>>>>>
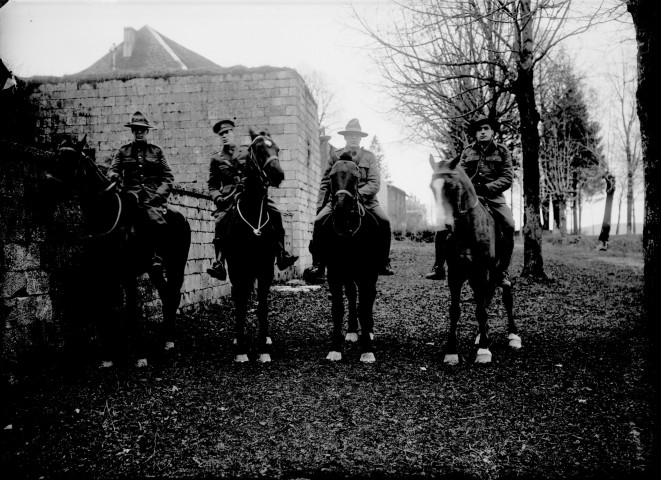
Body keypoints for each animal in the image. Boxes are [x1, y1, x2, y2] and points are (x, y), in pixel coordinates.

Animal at [45, 135, 191, 368]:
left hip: (175, 263)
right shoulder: (103, 274)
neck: (107, 215)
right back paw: (164, 338)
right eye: (56, 158)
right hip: (155, 270)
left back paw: (169, 340)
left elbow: (130, 311)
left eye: (70, 161)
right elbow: (106, 311)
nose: (47, 190)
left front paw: (139, 354)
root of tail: (181, 215)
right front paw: (108, 356)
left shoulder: (128, 274)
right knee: (166, 294)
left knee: (174, 294)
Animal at [223, 127, 284, 360]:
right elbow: (240, 305)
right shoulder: (237, 269)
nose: (278, 174)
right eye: (258, 149)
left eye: (277, 149)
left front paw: (263, 349)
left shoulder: (265, 268)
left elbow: (262, 306)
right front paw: (241, 350)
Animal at [316, 158, 378, 364]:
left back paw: (368, 332)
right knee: (351, 296)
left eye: (356, 177)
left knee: (368, 299)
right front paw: (335, 348)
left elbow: (364, 308)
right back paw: (351, 331)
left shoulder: (367, 276)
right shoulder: (334, 275)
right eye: (331, 176)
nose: (341, 207)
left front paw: (367, 350)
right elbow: (338, 309)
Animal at [428, 154, 520, 364]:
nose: (443, 227)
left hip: (496, 273)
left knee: (506, 296)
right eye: (431, 187)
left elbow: (480, 310)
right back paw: (482, 334)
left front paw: (484, 351)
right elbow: (455, 310)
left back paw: (513, 336)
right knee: (485, 299)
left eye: (452, 186)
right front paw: (451, 351)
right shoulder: (455, 274)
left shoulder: (482, 272)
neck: (466, 229)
<<<<<
The output should be exactly the lines from the one containing "right front paw: (108, 356)" to the final line of the listing above, inclusive.

right front paw: (108, 356)
left shoulder: (128, 274)
right knee: (166, 294)
left knee: (174, 294)
Animal at [223, 127, 284, 360]:
right elbow: (240, 305)
right shoulder: (237, 269)
nose: (278, 174)
right eye: (258, 149)
left eye: (277, 149)
left front paw: (263, 349)
left shoulder: (265, 268)
left elbow: (262, 306)
right front paw: (241, 350)
Animal at [316, 158, 378, 364]:
left back paw: (368, 332)
right knee: (351, 296)
left eye: (356, 177)
left knee: (368, 299)
right front paw: (335, 348)
left elbow: (364, 308)
right back paw: (351, 331)
left shoulder: (367, 276)
right shoulder: (334, 275)
right eye: (331, 176)
nose: (341, 207)
left front paw: (367, 350)
right elbow: (338, 309)
Animal at [428, 154, 520, 364]:
nose: (443, 227)
left hip: (496, 273)
left knee: (506, 296)
right eye: (431, 187)
left elbow: (480, 310)
right back paw: (482, 334)
left front paw: (484, 351)
right elbow: (455, 310)
left back paw: (513, 336)
right knee: (485, 299)
left eye: (452, 186)
right front paw: (451, 351)
right shoulder: (455, 274)
left shoulder: (482, 272)
neck: (466, 229)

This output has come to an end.